What you will do:
[1] Answer these questions from the forum answer on sheaves and sober spaces below, one line each:
(a) To which of the asker's questions does the writer say the answer adds anything?
(b) What can happen to the condition if $X$ is not sober?
(c) Into how many conditions does the writer like to break sobriety up?
[2] From the forum answer on sheaves and sober spaces below, extract word for word the part that opens with the words containing "1) Every irreducible" and closes with "has closure $K$.".

Selected extract:
I don't feel like this is a full answer(and it only adds anything to your first question), but I can't yet comment.

The tautological condition(e.g. if and only if) is that if $\mathscr{F}$ is a sheaf on $X$ and if we have two distinct stalk elements $f \in \mathscr{F}_x$ and $g \in \mathscr{F}_y$, for $x,y \in X$ then there should be two opens $U,V \subseteq X$ with $x \in U$ and $y \in V$ such that $\exists f' \in \mathscr{F}(U)$ with $f'_x = f$, and the same for $g$(mutatis mutandis), such that for any $z \in U \cap V$ we have $f'_z \neq g'_z$.

We can impose a few conditions I think to relate when this can happen to the topology on $X$. If $X$ is not sober this condition can be unsatisfiable. I like to think of sobriety as being broken up into two conditions:

1) Every irreducible closed subset is the closure of some generic point

2) If an irreducible closed subset $K$ is the closure of a generic point, that point is unique in the sense that no other point has closure $K$.

The data:
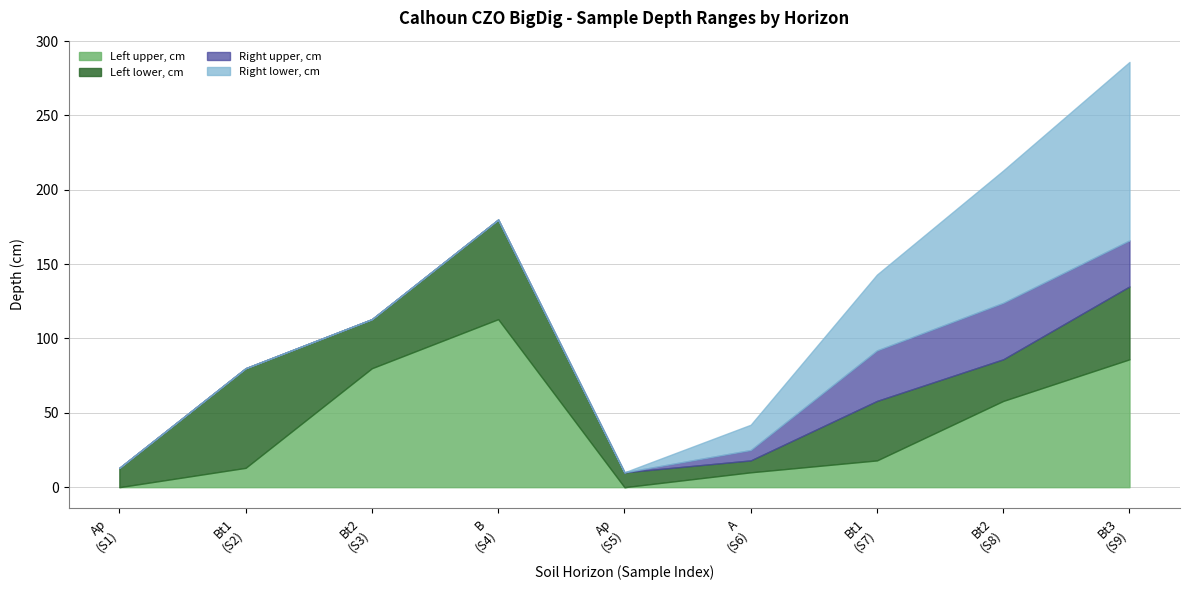

What are all the series names shown in the legend?

Left upper, cm, Left lower, cm, Right upper, cm, Right lower, cm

Responses per task:
[1]
(a) The first question.
(b) It can be unsatisfiable.
(c) Two.

[2]
1) Every irreducible closed subset is the closure of some generic point

2) If an irreducible closed subset $K$ is the closure of a generic point, that point is unique in the sense that no other point has closure $K$.